**Problem to solve**
The answer must be every line from the entries below that contains "services".
_ _ _ _
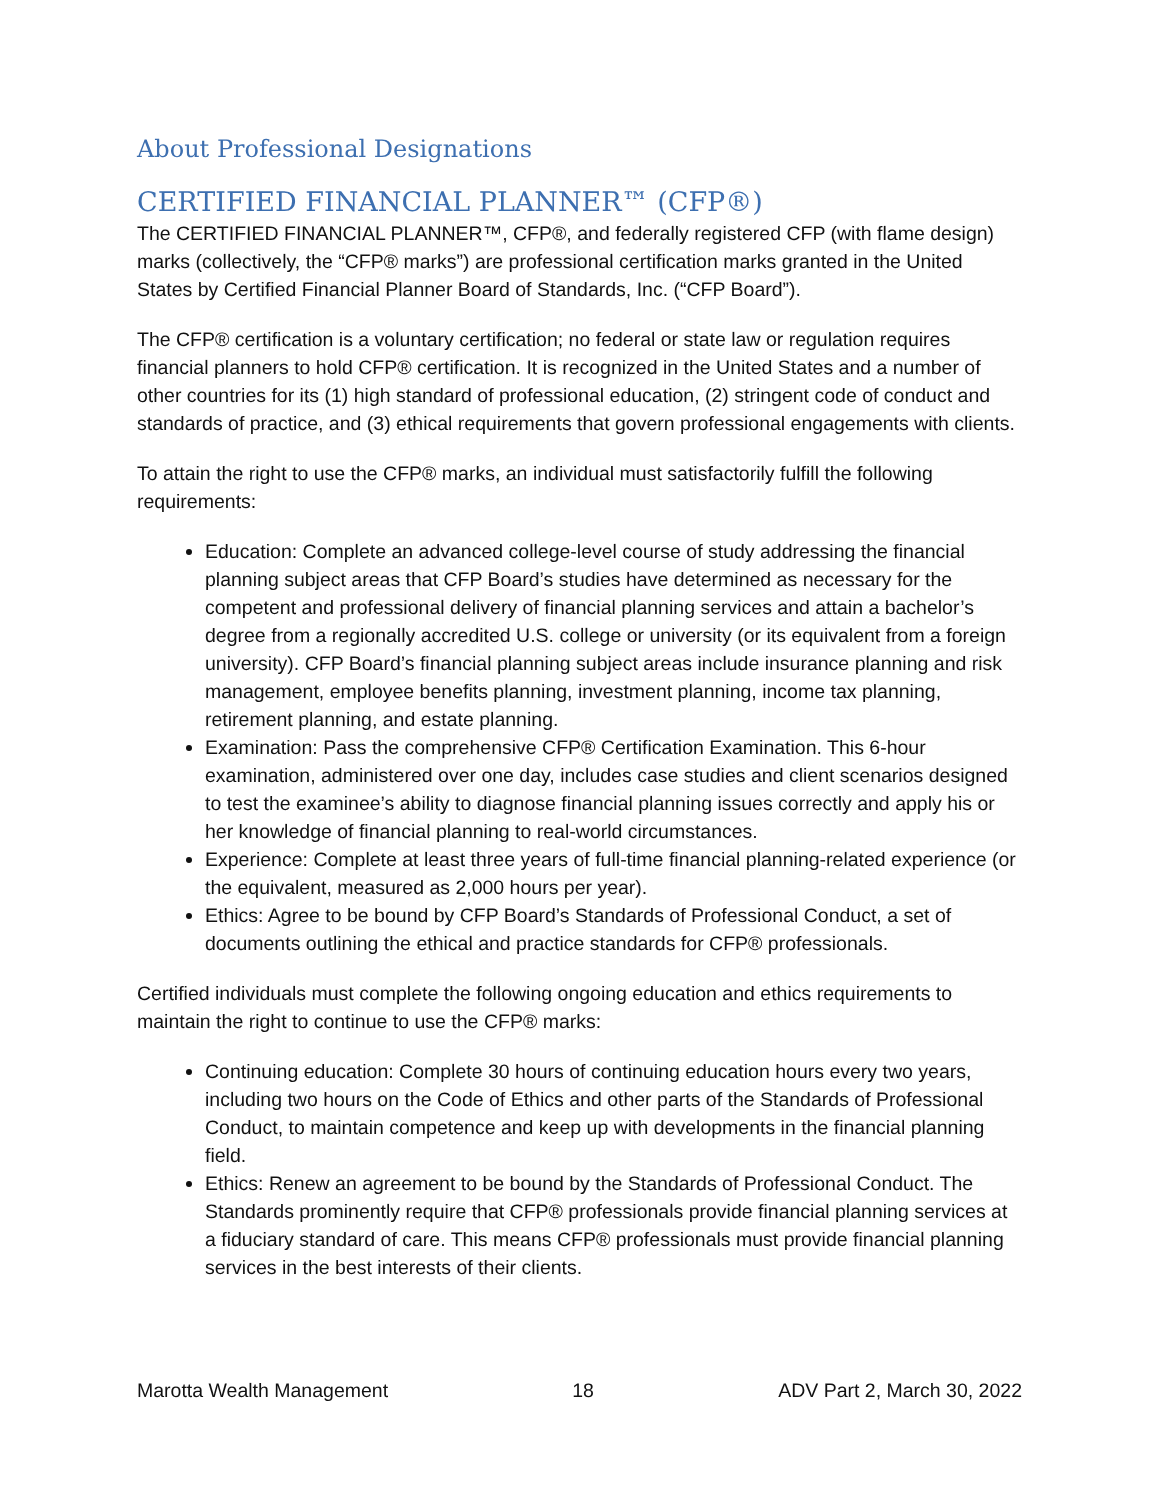About Professional Designations
CERTIFIED FINANCIAL PLANNER™ (CFP®)
The CERTIFIED FINANCIAL PLANNER™, CFP®, and federally registered CFP (with flame design) marks (collectively, the “CFP® marks”) are professional certification marks granted in the United States by Certified Financial Planner Board of Standards, Inc. (“CFP Board”).
The CFP® certification is a voluntary certification; no federal or state law or regulation requires financial planners to hold CFP® certification. It is recognized in the United States and a number of other countries for its (1) high standard of professional education, (2) stringent code of conduct and standards of practice, and (3) ethical requirements that govern professional engagements with clients.
To attain the right to use the CFP® marks, an individual must satisfactorily fulfill the following requirements:
Education: Complete an advanced college-level course of study addressing the financial planning subject areas that CFP Board’s studies have determined as necessary for the competent and professional delivery of financial planning services and attain a bachelor’s degree from a regionally accredited U.S. college or university (or its equivalent from a foreign university). CFP Board’s financial planning subject areas include insurance planning and risk management, employee benefits planning, investment planning, income tax planning, retirement planning, and estate planning.
Examination: Pass the comprehensive CFP® Certification Examination. This 6-hour examination, administered over one day, includes case studies and client scenarios designed to test the examinee’s ability to diagnose financial planning issues correctly and apply his or her knowledge of financial planning to real-world circumstances.
Experience: Complete at least three years of full-time financial planning-related experience (or the equivalent, measured as 2,000 hours per year).
Ethics: Agree to be bound by CFP Board’s Standards of Professional Conduct, a set of documents outlining the ethical and practice standards for CFP® professionals.
Certified individuals must complete the following ongoing education and ethics requirements to maintain the right to continue to use the CFP® marks:
Continuing education: Complete 30 hours of continuing education hours every two years, including two hours on the Code of Ethics and other parts of the Standards of Professional Conduct, to maintain competence and keep up with developments in the financial planning field.
Ethics: Renew an agreement to be bound by the Standards of Professional Conduct. The Standards prominently require that CFP® professionals provide financial planning services at a fiduciary standard of care. This means CFP® professionals must provide financial planning services in the best interests of their clients.
Marotta Wealth Management 18 ADV Part 2, March 30, 2022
_ _ _ _
**Result of the task**
Education: Complete an advanced college-level course of study addressing the financial planning subject areas that CFP Board’s studies have determined as necessary for the competent and professional delivery of financial planning services and attain a bachelor’s degree from a regionally accredited U.S. college or university (or its equivalent from a foreign university). CFP Board’s financial planning subject areas include insurance planning and risk management, employee benefits planning, investment planning, income tax planning, retirement planning, and estate planning.
Ethics: Renew an agreement to be bound by the Standards of Professional Conduct. The Standards prominently require that CFP® professionals provide financial planning services at a fiduciary standard of care. This means CFP® professionals must provide financial planning services in the best interests of their clients.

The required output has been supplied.